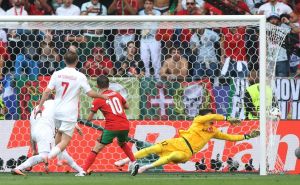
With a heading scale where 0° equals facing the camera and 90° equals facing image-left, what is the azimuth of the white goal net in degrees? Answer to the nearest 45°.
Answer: approximately 0°

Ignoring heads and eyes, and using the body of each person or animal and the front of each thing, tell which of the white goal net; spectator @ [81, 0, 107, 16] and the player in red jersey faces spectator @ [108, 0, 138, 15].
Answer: the player in red jersey

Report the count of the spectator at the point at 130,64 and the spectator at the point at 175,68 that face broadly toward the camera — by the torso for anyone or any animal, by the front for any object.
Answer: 2

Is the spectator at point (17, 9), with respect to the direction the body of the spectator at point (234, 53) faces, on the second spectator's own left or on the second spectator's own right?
on the second spectator's own right

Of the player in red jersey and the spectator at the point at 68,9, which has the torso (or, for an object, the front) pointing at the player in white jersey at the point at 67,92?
the spectator

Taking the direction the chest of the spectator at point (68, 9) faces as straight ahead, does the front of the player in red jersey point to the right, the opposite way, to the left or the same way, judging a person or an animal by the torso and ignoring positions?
the opposite way
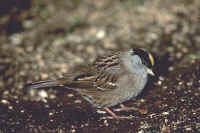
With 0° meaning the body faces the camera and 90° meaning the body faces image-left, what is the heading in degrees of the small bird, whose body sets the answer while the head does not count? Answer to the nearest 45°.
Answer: approximately 270°
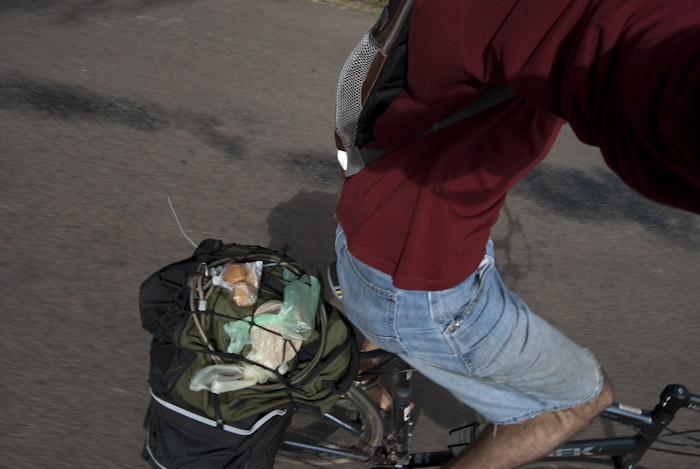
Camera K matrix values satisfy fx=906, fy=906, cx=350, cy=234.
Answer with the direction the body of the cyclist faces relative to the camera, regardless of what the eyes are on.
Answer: to the viewer's right

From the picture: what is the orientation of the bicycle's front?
to the viewer's right
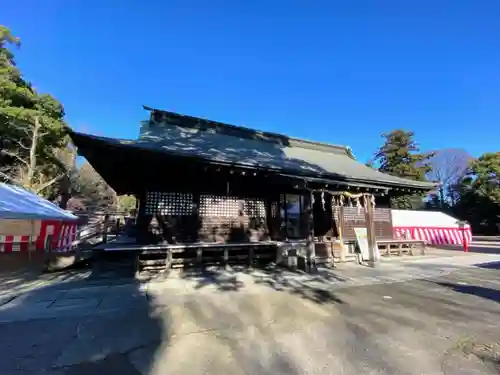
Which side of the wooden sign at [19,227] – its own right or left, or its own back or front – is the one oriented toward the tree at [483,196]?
left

### Brief
Reproduce the material word for word, from the line containing "Camera K matrix" through the end of the material, leaving the pictures out.

### Reply to the task
Camera K matrix values satisfy fx=906, fy=906, cx=350, cy=234.
Answer with the direction the body of the cyclist faces relative to the camera, regardless of what the eyes are on.
Answer: to the viewer's right

From the picture: what is the orientation of the bicycle's front?
to the viewer's right
Which side of the wooden sign at [19,227] – its own right or left, or its own back or front – is the one oriented toward the tree at [483,196]?
left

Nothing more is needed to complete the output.